The evil twin of the push up, the pull up is another highly effective exercise that should be part of every martial artist's training. Like all bodyweight exercises, pull ups can be used to develop a wide variety of attributes, from maximal strength to anaerobic endurance.
The pull up focuses on developing the in the shoulders and upper back. The degree of difficulty depends on your own strength, and on which variations you are using.
Popular variations on the pull up include:
- The Chin Up: sometimes considered a separate exercise, the chin up and pull up are basically the same thing. The chin up is done with the hands supinated (palms facing towards you), while the pull up is done with the hands pronated (palms facing away from you).
- The One Arm Pull Up takes a lot of time and practice to develop, but will give you some serious arm and shoulder strength.
- The Clapping Pull Up is great for developing explosive pulling power.
- The Wide Grip Pull Up provides a greater challenge to the muscles in your shoulders.
- The Kipping Pull Up engages the entire body into the pull up, allowing for more reps at a faster pace.
You can also add resistance by wearing a weighted vest, a dip belt, or by holding a dumbbell between your legs. The variations are endless.

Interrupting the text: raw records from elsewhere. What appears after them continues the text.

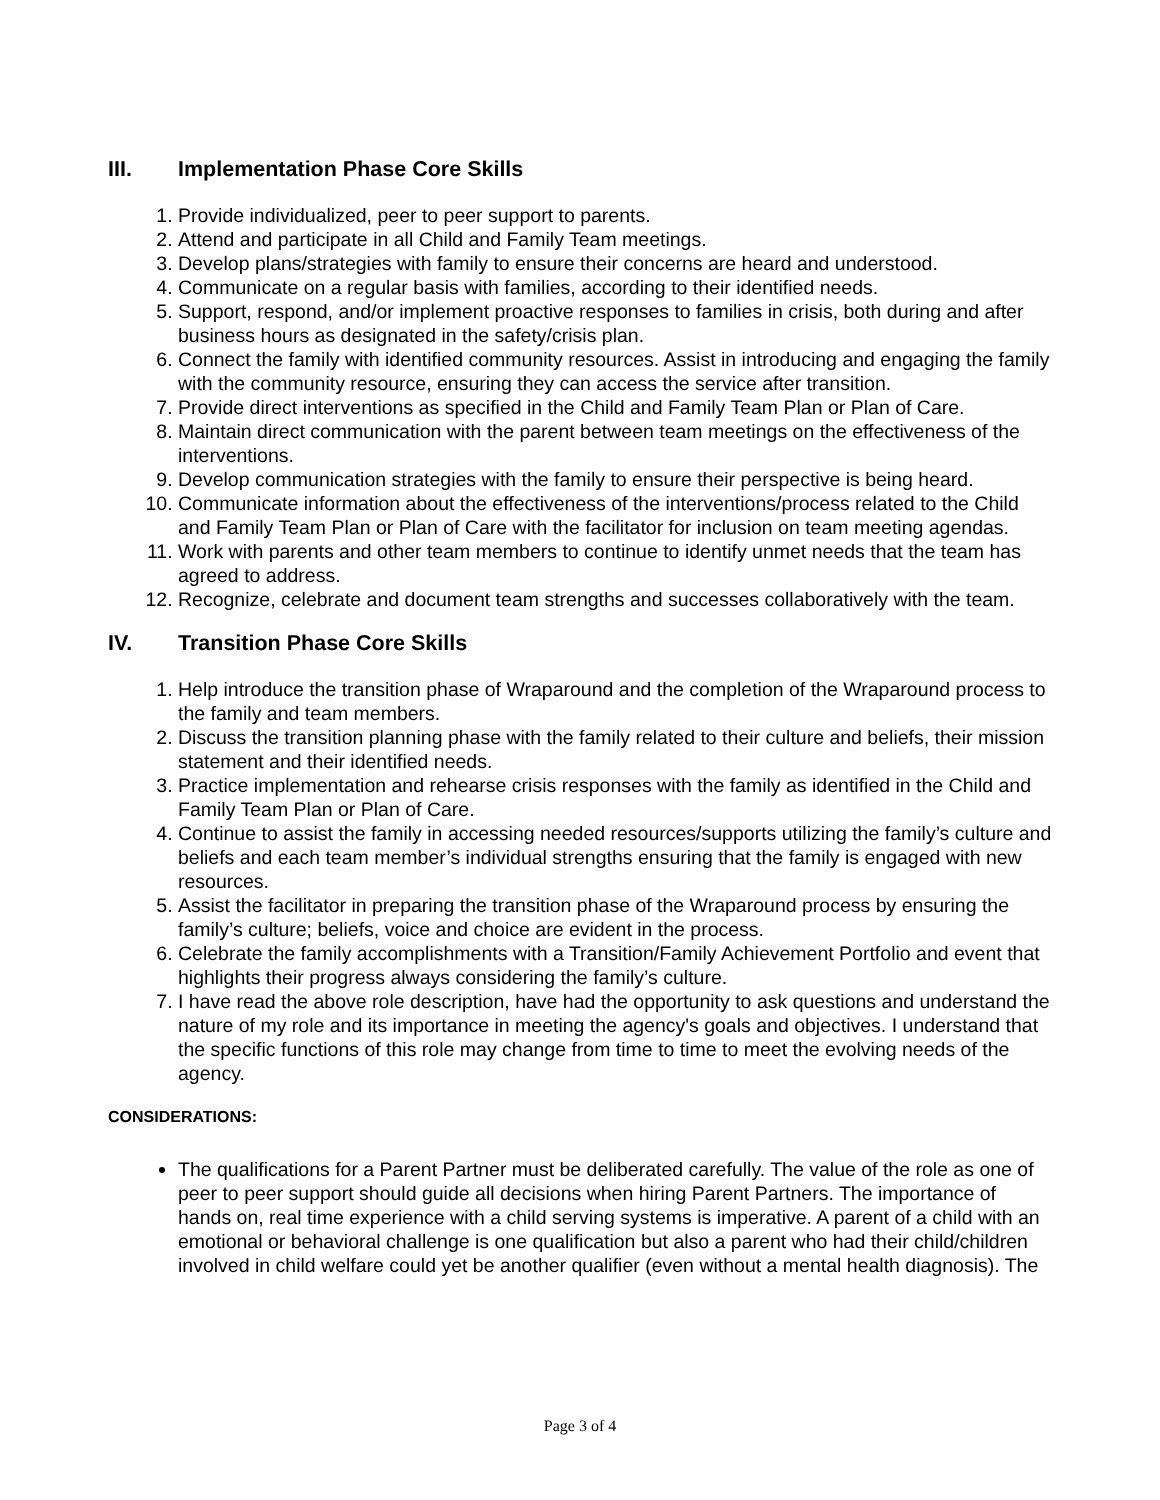III. Implementation Phase Core Skills
1. Provide individualized, peer to peer support to parents.
2. Attend and participate in all Child and Family Team meetings.
3. Develop plans/strategies with family to ensure their concerns are heard and understood.
4. Communicate on a regular basis with families, according to their identified needs.
5. Support, respond, and/or implement proactive responses to families in crisis, both during and after business hours as designated in the safety/crisis plan.
6. Connect the family with identified community resources. Assist in introducing and engaging the family with the community resource, ensuring they can access the service after transition.
7. Provide direct interventions as specified in the Child and Family Team Plan or Plan of Care.
8. Maintain direct communication with the parent between team meetings on the effectiveness of the interventions.
9. Develop communication strategies with the family to ensure their perspective is being heard.
10. Communicate information about the effectiveness of the interventions/process related to the Child and Family Team Plan or Plan of Care with the facilitator for inclusion on team meeting agendas.
11. Work with parents and other team members to continue to identify unmet needs that the team has agreed to address.
12. Recognize, celebrate and document team strengths and successes collaboratively with the team.
IV. Transition Phase Core Skills
1. Help introduce the transition phase of Wraparound and the completion of the Wraparound process to the family and team members.
2. Discuss the transition planning phase with the family related to their culture and beliefs, their mission statement and their identified needs.
3. Practice implementation and rehearse crisis responses with the family as identified in the Child and Family Team Plan or Plan of Care.
4. Continue to assist the family in accessing needed resources/supports utilizing the family’s culture and beliefs and each team member’s individual strengths ensuring that the family is engaged with new resources.
5. Assist the facilitator in preparing the transition phase of the Wraparound process by ensuring the family’s culture; beliefs, voice and choice are evident in the process.
6. Celebrate the family accomplishments with a Transition/Family Achievement Portfolio and event that highlights their progress always considering the family’s culture.
7. I have read the above role description, have had the opportunity to ask questions and understand the nature of my role and its importance in meeting the agency's goals and objectives. I understand that the specific functions of this role may change from time to time to meet the evolving needs of the agency.
CONSIDERATIONS:
The qualifications for a Parent Partner must be deliberated carefully. The value of the role as one of peer to peer support should guide all decisions when hiring Parent Partners. The importance of hands on, real time experience with a child serving systems is imperative. A parent of a child with an emotional or behavioral challenge is one qualification but also a parent who had their child/children involved in child welfare could yet be another qualifier (even without a mental health diagnosis). The
Page 3 of 4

The pull up is more equipment intensive that the push up, but not by much. Most exercise facilities will have a pull up bar somewhere, or a large piece of equipment that you can hang on. If you work out in your apartment or home, there are a number of reasonably priced home pull up bars available. Some, like The Door Gym, fit into the door frame without any kind of attachment, while others need to be screwed into the wall. If you really can't find anything else, go outside. Boston's tree-lined streets offer a pull up bar on every block.